→ **SELECTED TEXT**
***
Changes to the Personal Injuries Assessment Board

Niamh O’Connor reviews the changes brought in by the Personal Injuries Assessment Board (Amendment) Act 2019

The Personal Injuries Assessment Board (PIAB) is Ireland’s independent state body which assesses personal injury compensation claims.  All personal injury claims (save and except medical negligence claims) must be made through PIAB, unless they are settled early between claimants and insurers/respondents.  The Personal Injuries Assessment Board (Amendment) Act 2019, which commences on 3 April 2019, amends the existing legislation the Personal Injuries Assessment Board Act 2003 and 2007.

Key Changes:

1. Updating the Book of Quantum

The Book of Quantum which provides general guideline to the level of compensation which someone may be awarded in a personal injury action, will be reviewed from time to time and updated at least once every three years.

2. Preliminary Notification of Claim to Respondent

The Injuries Board is now allowed to issue a preliminary notice to the Respondent(s) that a claim against them has been received.

3. Clarity on Statute of Limitations When Joining Additional Respondent(s)
***
→ **DATA EXCERPTS**
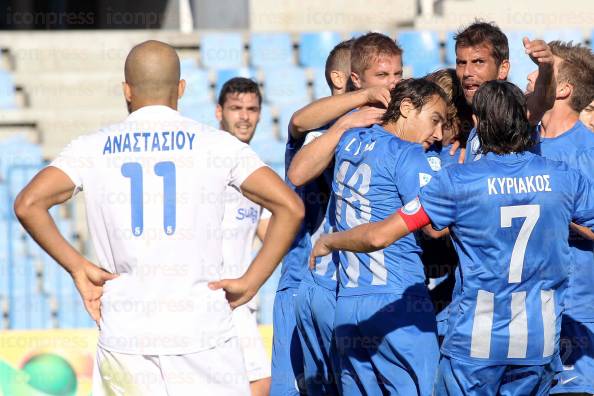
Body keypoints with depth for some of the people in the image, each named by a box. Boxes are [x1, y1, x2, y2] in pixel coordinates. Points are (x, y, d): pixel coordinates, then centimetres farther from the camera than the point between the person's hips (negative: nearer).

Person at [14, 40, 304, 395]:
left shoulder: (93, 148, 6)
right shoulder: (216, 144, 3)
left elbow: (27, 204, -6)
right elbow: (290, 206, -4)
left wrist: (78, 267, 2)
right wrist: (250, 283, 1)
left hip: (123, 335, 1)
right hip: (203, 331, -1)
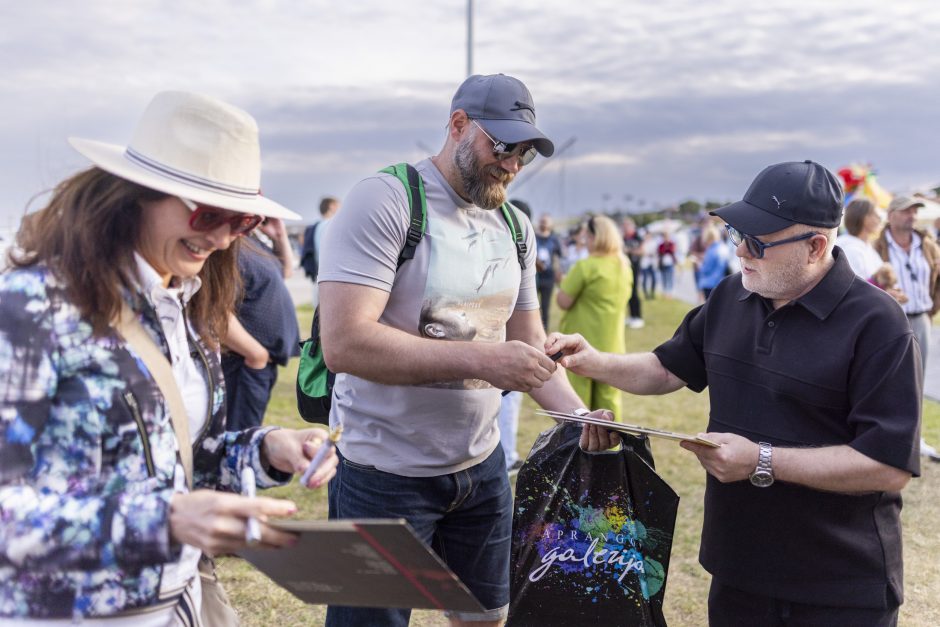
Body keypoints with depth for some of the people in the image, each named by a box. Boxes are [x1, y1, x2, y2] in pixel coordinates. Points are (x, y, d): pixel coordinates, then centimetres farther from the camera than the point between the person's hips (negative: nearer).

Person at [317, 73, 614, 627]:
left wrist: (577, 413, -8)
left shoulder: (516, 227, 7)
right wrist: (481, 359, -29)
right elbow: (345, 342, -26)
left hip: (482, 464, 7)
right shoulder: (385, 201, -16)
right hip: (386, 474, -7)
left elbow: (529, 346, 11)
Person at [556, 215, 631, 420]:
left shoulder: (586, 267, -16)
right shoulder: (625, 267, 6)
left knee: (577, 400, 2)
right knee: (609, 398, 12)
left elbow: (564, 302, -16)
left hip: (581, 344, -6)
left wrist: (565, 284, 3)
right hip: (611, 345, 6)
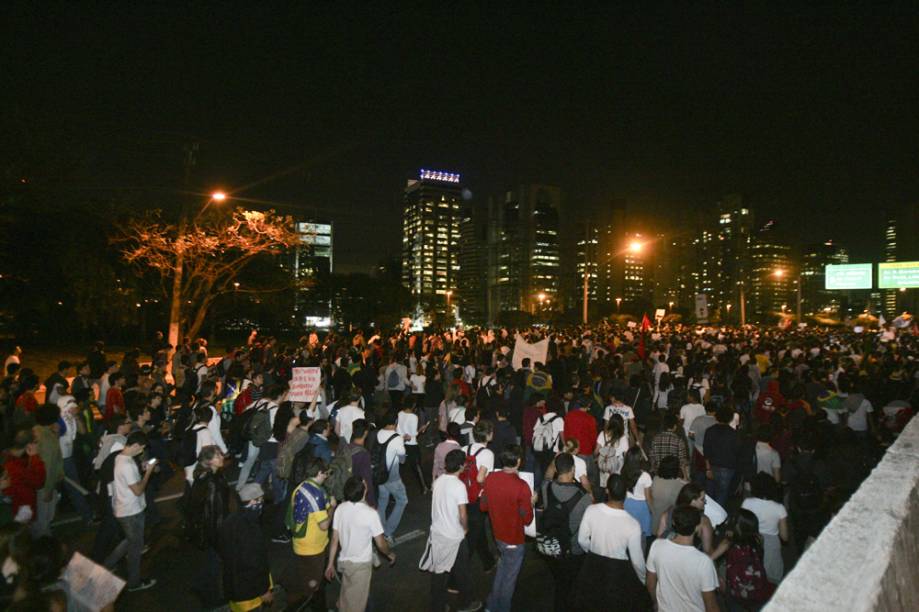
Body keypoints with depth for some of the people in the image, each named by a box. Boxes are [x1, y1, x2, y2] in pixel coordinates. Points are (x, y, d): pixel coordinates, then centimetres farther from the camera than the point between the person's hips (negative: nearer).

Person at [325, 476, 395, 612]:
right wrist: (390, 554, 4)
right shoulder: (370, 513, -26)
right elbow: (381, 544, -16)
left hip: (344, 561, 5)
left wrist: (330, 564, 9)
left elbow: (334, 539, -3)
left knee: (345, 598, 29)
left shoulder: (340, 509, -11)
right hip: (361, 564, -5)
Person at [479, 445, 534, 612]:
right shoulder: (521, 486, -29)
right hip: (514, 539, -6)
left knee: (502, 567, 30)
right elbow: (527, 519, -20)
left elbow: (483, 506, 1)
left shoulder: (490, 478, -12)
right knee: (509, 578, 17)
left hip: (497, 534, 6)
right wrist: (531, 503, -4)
***
→ **PROBLEM SET**
1. Say whether each statement agrees with the text on the Personal Injuries Assessment Board changes, answering yes or no and quoting the words that decide it: (a) medical negligence claims must be made through PIAB; (b) the 2019 Amendment Act commences on 3 April 2019; (c) the Book of Quantum will be updated at least once every five years.
2. Carry on the text on the Personal Injuries Assessment Board changes from the point where it stops.
The items stand apart from the text on the Personal Injuries Assessment Board and are unrelated to it.

→ **WRITTEN RESPONSES**
1.
(a) No: "All personal injury claims (save and except medical negligence claims) must be made through PIAB."
(b) Yes: "which commences on 3 April 2019."
(c) No: "updated at least once every three years."

2.
When an application has been lodged with PIAB, and a further respondent(s) are later added to this claim, the date upon which the “clock” stops is the date that each individual respondent is added to the claim and ending 6 months from the date of issue of the authorisation from PIAB.

4. Non-Compliance with a Request from PIAB

Section 51C provides that a court has discretion to deny an award of costs or to pay all or a portion of the other side’s costs if a party has defaulted in providing additional documents at the request of the PIAB, co-operating with experts or attending a medical examination.

Conclusion:

These new changes aim to provide the following:

  • To give more control to the Injuries Board and to encourage more claims to be settled within the PIAB process
  • To reduce costs and shorten delays in personal injuries litigation by introducing new costs consequences. A court will now be in a position to take into account any default by either party and determine where costs should lie.